Thompson and Stein have not tried to fly with their children since their last, terrible experiences. Being grounded has limited their ability to see family members, and to take vacations. But they're are back at the airport to give flying another shot, starting with a practice run going from curb to cabin and back.

Philadelphia developmental pediatrician Wendy Ross developed the program at the Philadelphia airport together with colleagues. They got started after one of her patients had an especially bad experience flying.

"She had expected to pre-board with her whole family, and then the airline's rules were that she could only reboard with one family member," Ross recalled. "And so she got very anxious and aggressive, was biting her parents, and was unable to make that flight home."
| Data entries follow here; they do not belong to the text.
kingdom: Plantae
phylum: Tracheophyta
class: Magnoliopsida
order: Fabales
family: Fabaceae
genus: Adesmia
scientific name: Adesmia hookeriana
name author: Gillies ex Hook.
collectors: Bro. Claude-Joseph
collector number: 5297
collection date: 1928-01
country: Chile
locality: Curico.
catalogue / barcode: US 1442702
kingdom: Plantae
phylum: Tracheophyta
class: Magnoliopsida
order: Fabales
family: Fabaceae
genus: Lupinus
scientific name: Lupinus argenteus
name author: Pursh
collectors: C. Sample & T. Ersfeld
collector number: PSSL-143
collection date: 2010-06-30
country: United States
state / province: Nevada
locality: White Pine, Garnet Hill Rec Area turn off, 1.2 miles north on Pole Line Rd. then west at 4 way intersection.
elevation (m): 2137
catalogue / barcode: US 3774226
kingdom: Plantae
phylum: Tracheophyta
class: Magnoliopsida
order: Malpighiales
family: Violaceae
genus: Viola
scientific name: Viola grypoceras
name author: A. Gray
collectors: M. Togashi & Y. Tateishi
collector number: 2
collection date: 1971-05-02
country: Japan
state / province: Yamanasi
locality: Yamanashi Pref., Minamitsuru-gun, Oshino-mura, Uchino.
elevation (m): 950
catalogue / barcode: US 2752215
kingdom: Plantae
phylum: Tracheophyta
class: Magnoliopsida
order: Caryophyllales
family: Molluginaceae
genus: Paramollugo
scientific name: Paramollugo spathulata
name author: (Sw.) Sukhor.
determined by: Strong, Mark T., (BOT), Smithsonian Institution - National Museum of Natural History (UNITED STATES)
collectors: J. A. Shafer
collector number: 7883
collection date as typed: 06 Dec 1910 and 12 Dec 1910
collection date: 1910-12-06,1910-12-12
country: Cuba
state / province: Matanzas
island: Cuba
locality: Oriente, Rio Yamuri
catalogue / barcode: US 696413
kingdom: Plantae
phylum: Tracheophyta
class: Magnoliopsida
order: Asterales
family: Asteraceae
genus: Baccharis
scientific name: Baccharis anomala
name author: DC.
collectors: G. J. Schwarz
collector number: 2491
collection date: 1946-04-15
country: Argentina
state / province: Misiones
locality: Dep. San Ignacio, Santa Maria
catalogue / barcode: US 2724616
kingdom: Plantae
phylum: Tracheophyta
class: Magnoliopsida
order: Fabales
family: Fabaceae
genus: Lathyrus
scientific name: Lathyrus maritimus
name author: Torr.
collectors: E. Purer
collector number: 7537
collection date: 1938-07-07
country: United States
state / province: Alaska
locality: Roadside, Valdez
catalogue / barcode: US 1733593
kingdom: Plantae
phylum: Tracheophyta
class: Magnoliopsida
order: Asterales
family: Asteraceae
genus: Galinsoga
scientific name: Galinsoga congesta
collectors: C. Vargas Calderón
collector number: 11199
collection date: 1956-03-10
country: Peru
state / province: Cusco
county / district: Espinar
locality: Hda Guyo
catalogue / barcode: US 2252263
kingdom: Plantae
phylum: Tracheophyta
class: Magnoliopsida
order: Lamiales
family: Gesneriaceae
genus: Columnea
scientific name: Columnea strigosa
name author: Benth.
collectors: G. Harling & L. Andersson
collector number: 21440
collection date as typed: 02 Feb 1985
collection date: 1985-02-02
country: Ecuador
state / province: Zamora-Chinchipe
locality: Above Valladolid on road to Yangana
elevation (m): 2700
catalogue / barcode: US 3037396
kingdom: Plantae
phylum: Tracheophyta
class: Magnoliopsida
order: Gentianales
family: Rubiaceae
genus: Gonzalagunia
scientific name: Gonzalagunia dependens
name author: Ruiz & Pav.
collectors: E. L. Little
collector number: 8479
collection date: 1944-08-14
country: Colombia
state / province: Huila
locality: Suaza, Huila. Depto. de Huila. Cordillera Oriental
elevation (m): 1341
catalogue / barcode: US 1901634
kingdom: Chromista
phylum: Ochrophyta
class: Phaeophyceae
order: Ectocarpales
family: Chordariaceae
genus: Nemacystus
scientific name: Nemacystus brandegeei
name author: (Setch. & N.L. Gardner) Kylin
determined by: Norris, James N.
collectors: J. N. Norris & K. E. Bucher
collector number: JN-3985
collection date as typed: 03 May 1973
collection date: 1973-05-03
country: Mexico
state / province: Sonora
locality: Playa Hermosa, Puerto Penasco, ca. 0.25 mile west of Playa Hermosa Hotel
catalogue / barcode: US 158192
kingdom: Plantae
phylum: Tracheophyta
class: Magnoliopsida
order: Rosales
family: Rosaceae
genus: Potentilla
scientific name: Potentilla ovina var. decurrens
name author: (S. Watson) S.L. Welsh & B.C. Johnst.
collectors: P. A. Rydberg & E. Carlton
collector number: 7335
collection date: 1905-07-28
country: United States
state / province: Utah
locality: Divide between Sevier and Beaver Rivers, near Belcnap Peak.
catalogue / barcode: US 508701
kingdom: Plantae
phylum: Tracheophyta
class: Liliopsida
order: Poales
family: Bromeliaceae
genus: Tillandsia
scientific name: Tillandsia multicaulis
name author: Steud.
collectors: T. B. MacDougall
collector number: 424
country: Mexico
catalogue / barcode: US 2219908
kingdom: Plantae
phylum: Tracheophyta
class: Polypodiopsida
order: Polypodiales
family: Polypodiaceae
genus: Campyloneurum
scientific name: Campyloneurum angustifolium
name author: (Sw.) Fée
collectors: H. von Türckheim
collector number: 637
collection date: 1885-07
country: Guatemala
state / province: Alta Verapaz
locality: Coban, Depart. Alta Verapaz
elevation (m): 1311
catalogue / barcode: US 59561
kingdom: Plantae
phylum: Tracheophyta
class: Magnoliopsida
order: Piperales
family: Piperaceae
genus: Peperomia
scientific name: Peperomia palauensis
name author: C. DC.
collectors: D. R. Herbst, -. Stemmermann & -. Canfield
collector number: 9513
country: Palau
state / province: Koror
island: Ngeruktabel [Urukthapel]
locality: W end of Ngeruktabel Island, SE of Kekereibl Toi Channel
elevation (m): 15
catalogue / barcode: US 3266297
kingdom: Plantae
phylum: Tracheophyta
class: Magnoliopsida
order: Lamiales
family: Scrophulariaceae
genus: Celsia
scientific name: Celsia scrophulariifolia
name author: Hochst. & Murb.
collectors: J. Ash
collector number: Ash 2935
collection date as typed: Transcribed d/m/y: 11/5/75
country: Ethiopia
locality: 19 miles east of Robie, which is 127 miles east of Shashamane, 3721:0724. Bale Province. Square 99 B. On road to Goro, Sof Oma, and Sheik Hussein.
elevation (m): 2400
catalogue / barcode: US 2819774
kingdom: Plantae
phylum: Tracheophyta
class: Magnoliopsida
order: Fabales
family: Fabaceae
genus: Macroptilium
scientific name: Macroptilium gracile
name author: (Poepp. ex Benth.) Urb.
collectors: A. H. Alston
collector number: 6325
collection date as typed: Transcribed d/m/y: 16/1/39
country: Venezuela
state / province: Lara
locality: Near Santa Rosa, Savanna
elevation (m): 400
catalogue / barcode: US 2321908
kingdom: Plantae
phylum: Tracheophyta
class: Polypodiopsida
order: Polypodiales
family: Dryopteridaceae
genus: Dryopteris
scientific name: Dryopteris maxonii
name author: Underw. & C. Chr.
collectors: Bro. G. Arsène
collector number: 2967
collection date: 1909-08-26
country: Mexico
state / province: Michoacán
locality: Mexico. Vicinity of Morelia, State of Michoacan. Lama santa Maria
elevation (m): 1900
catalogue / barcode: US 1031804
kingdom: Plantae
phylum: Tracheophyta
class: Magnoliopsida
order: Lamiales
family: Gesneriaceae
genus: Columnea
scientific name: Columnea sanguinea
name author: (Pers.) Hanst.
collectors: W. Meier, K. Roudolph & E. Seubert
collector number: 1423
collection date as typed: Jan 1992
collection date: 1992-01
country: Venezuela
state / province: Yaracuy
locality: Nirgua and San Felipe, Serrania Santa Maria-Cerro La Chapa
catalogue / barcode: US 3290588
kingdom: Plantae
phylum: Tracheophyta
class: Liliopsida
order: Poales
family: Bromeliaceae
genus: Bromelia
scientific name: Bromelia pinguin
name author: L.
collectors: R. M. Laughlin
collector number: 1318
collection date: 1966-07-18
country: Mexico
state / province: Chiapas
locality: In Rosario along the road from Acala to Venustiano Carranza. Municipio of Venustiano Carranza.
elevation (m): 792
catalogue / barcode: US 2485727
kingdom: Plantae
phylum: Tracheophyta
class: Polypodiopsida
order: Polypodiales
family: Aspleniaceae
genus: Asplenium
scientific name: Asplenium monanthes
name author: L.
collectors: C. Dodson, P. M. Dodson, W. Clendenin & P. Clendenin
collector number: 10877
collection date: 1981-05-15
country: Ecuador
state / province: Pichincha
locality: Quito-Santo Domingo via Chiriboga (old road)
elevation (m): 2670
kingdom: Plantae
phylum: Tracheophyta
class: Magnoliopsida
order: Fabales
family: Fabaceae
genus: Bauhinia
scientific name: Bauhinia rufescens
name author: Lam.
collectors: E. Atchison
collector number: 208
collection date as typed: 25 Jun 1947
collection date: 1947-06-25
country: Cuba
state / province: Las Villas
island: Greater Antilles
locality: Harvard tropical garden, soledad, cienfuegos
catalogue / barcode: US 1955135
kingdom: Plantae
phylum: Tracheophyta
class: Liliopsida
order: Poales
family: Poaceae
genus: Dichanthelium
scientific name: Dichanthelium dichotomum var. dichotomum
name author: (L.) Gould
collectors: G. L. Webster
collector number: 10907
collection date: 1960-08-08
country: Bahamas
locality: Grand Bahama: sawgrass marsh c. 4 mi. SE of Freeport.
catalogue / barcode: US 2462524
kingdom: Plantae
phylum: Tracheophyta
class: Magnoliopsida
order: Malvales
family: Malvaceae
Besides making families feel comfortable, Ross and her group want airport and airline staff to become familiar with autism. They start by talking to them. A United Airlines crew complete with pilot has come in for the training from airports all over the country. They listen as Ross explains what autism is, and how it manifests itself.

The families participating in the practice session are waiting at the check-in counter, where they get real boarding passes.

TSA officer Robert Rieser explains the first hurdle, getting through security. He breaks the process down step-by-step, so families and kids know what to expect.

Everybody seems a bit tense as the group proceeds to security, but the kids make it through.

King of Prussia mom Carmella Zelli is preparing her family for a trip to Disneyland in April. Her 11-year-old son Anthony doesn't talk and gets agitated easily. She's worried he won't go down the jet way. She says when Anthony can't see what's in front of him, he gets nervous and doesn't want to go.

Zelli is right. Anthony walks all the way down to the plane, then turns around and runs away. As the rest of the group boards the flight, and gets settled in, he refuses and cries. Zelli and her family eventually leave.

Next stop: Disneyland

United Airlines flight attendant Dana McCue says watching the family struggle was a valuable lesson, teaching her to be patient, and to be aware of the situation.

The pretend flight ends without incident. Families gather their belongings, get off the plane, and each kid receives a pin shaped like a pair of wings. Ross says it's a symbol of their achievement.

"Literally, we are helping kids fly, but as a metaphor, travel is so much more than how we get from one place to another, it is how we experience opportunity."

Several airports and airlines across the country have expressed interest in the program. Ross has already brought this model of practice and awareness to museums, and hopes to expand it to other places like restaurants and stores.

And for the boy who didn't get on the plane, Ross says now she knows exactly what to practice with him, to make sure he gets to Disneyland.